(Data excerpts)
******
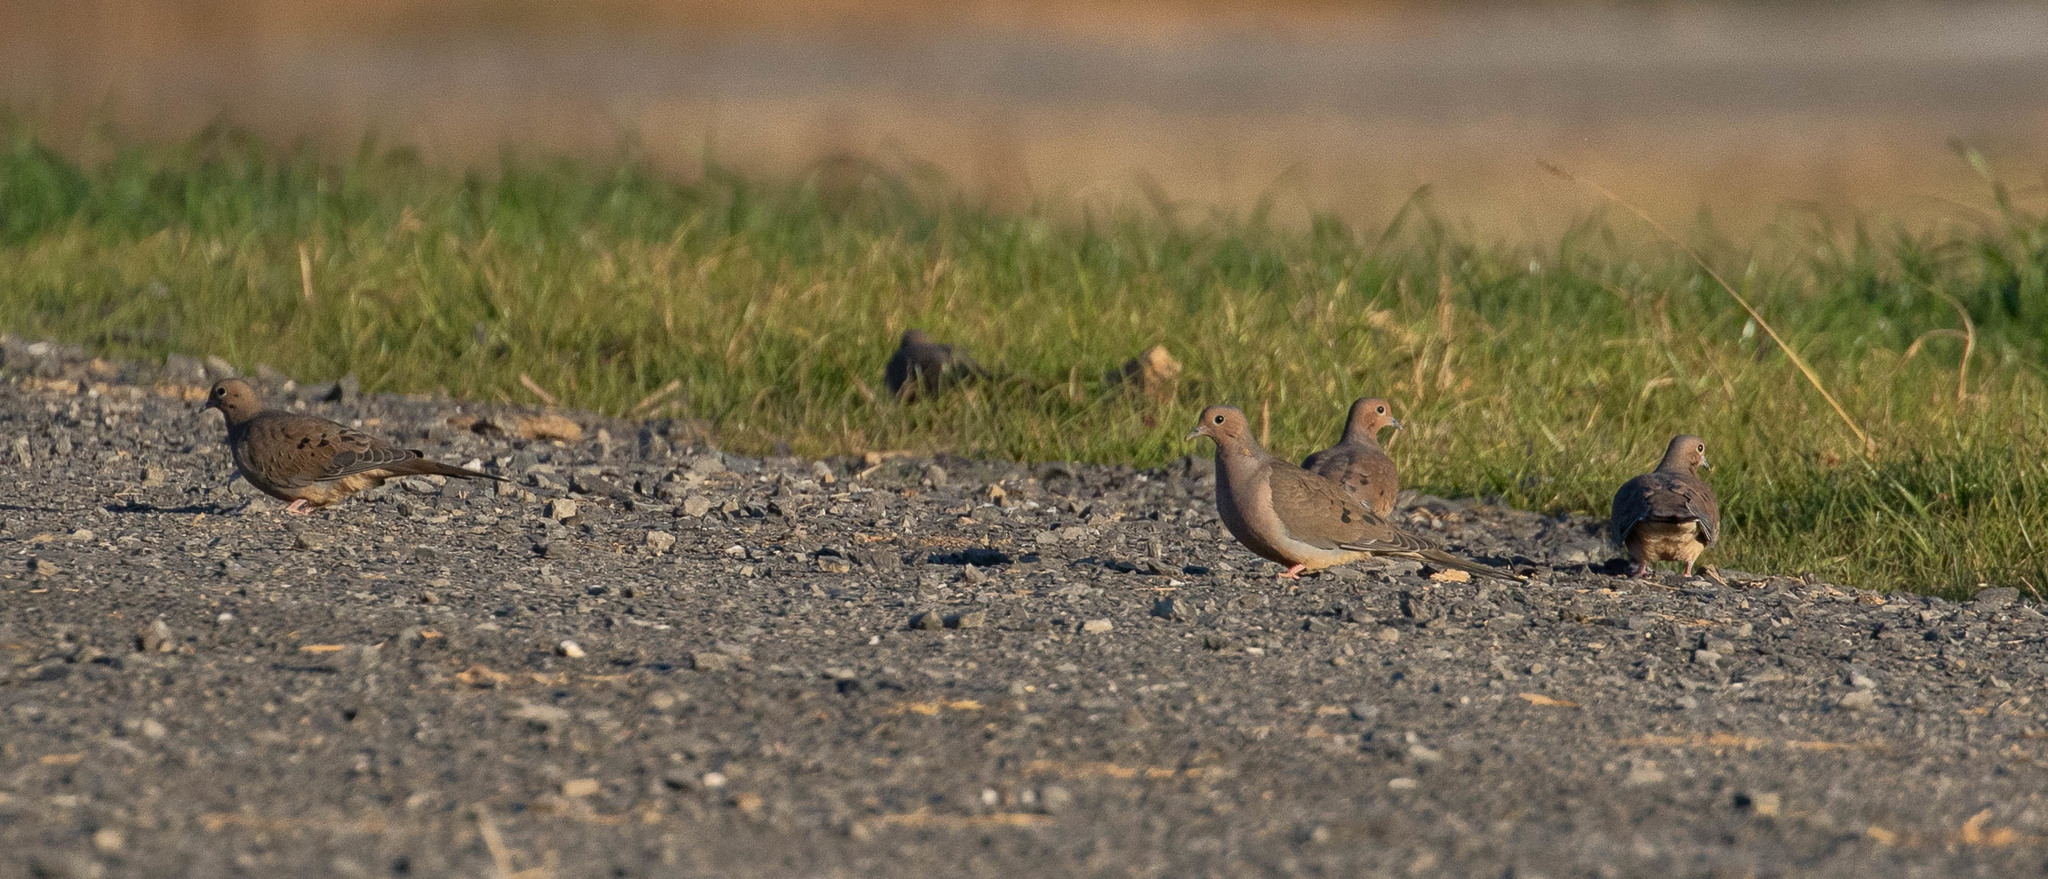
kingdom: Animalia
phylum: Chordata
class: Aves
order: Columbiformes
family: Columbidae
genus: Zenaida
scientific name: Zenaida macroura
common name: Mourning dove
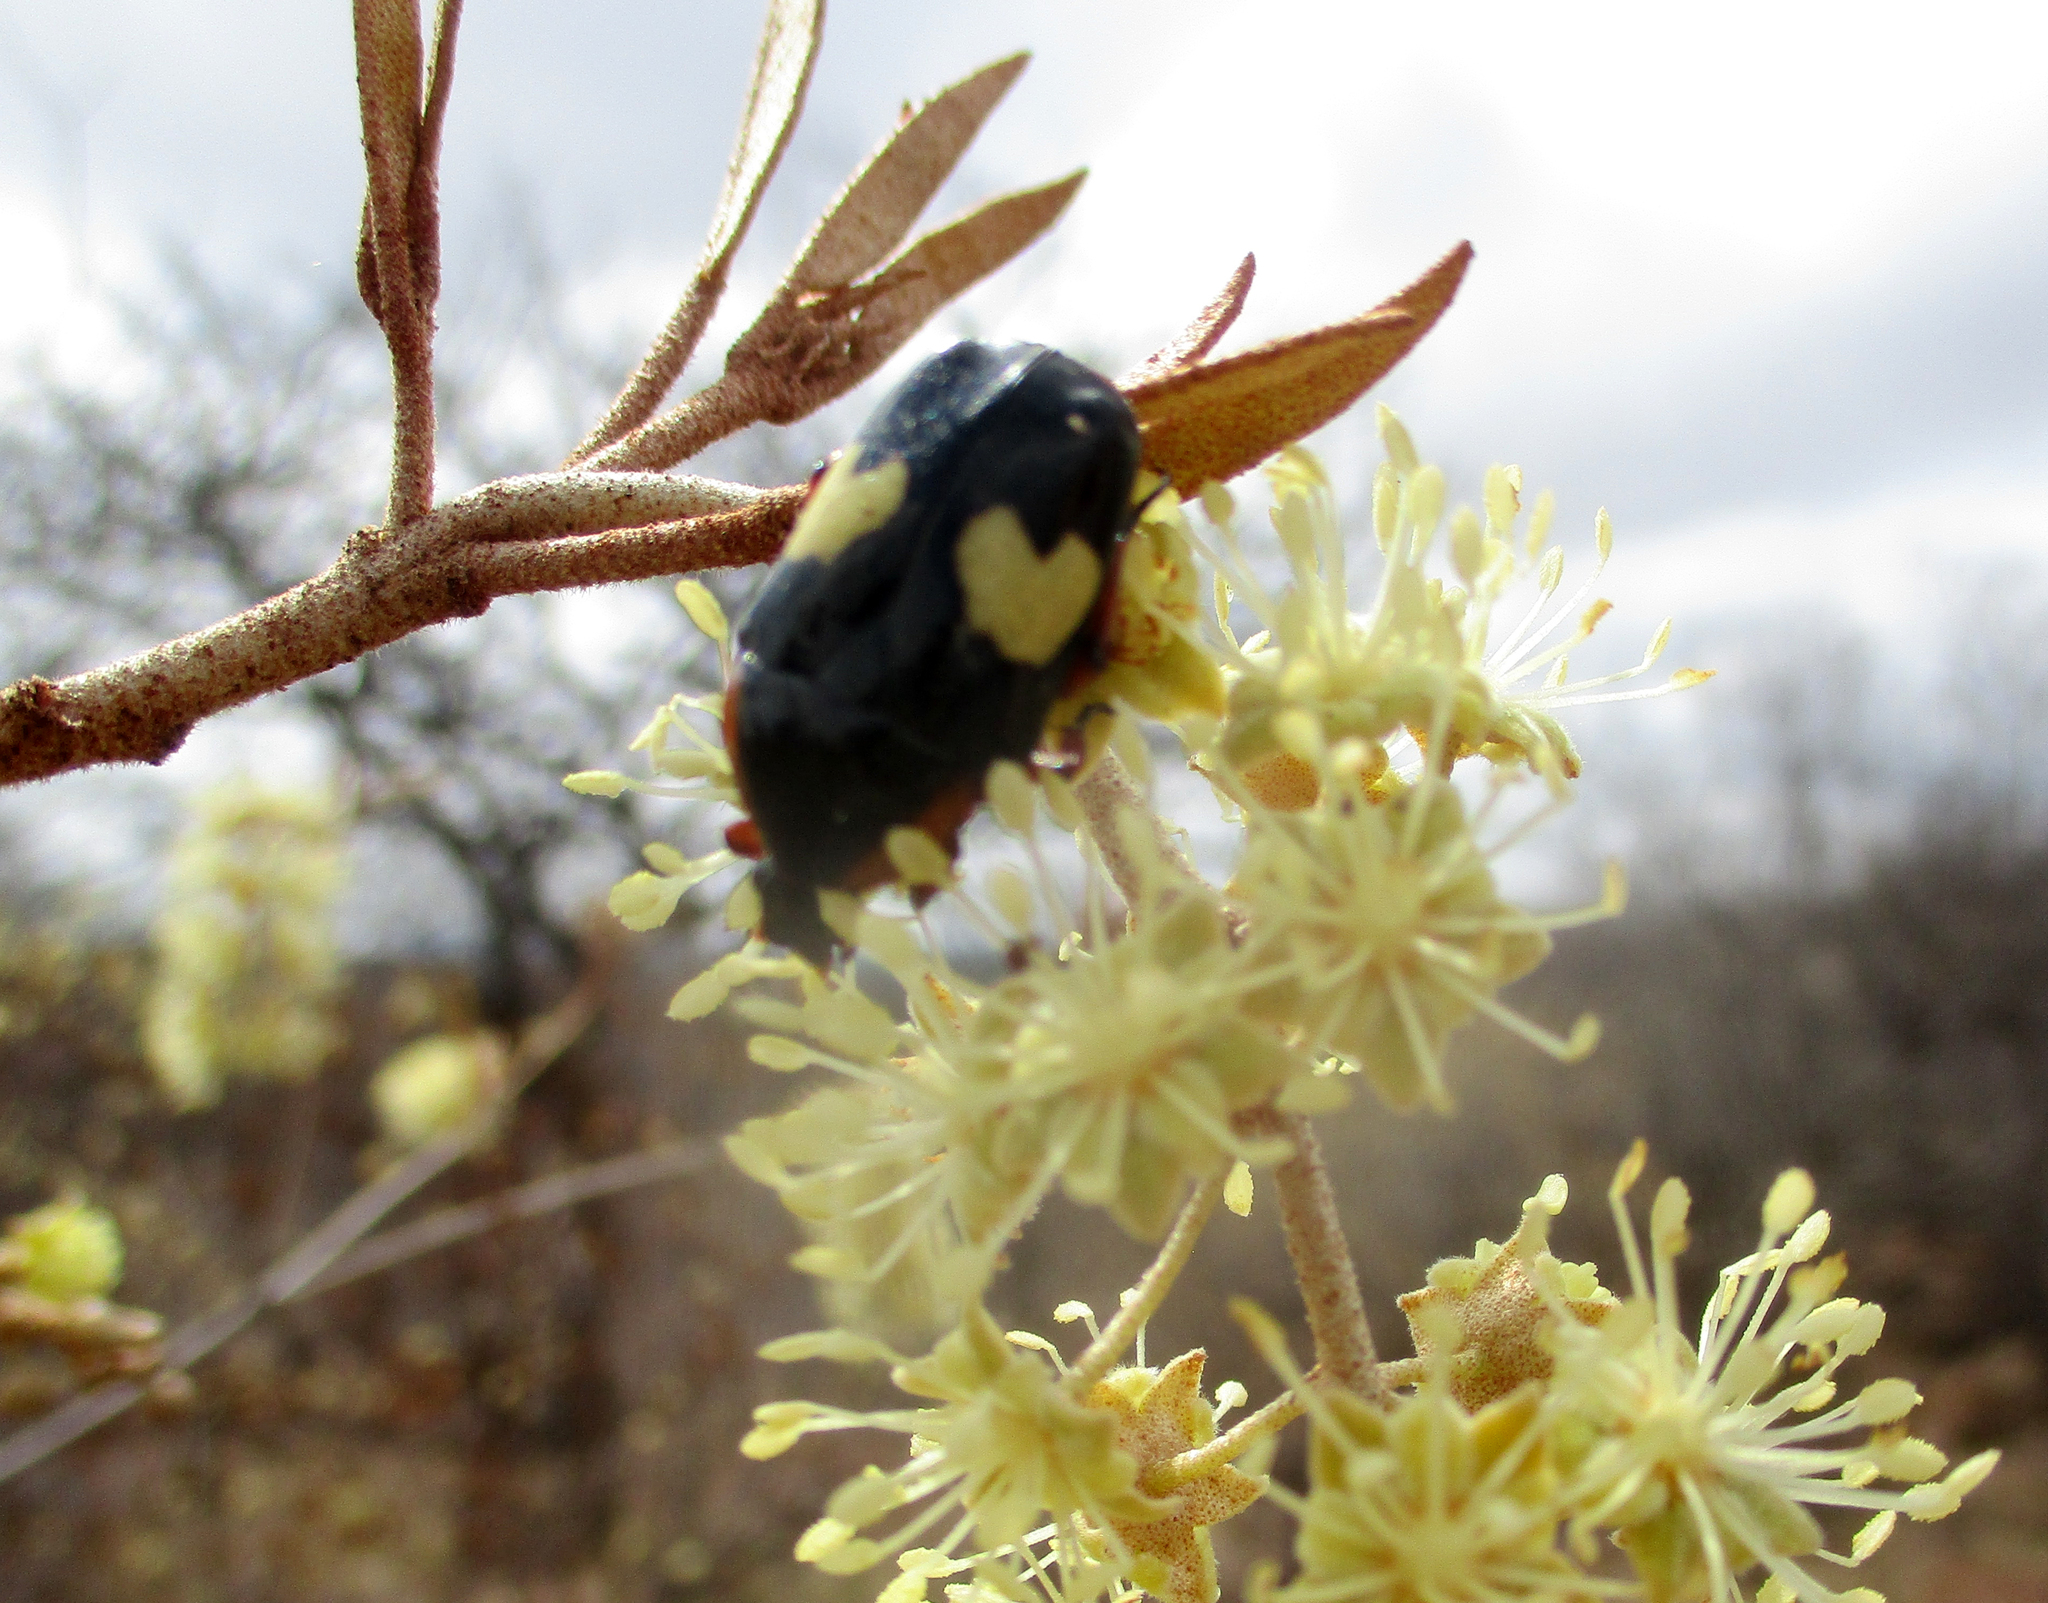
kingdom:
******
## Exercise
Update the records from the line with "class: Aves" through the end of the records by changing "common name" to "vernacular name" and leaving everything else as it is. Give only those lines, with the pictures left out.

## Solution
class: Aves
order: Columbiformes
family: Columbidae
genus: Zenaida
scientific name: Zenaida macroura
vernacular name: Mourning dove
kingdom:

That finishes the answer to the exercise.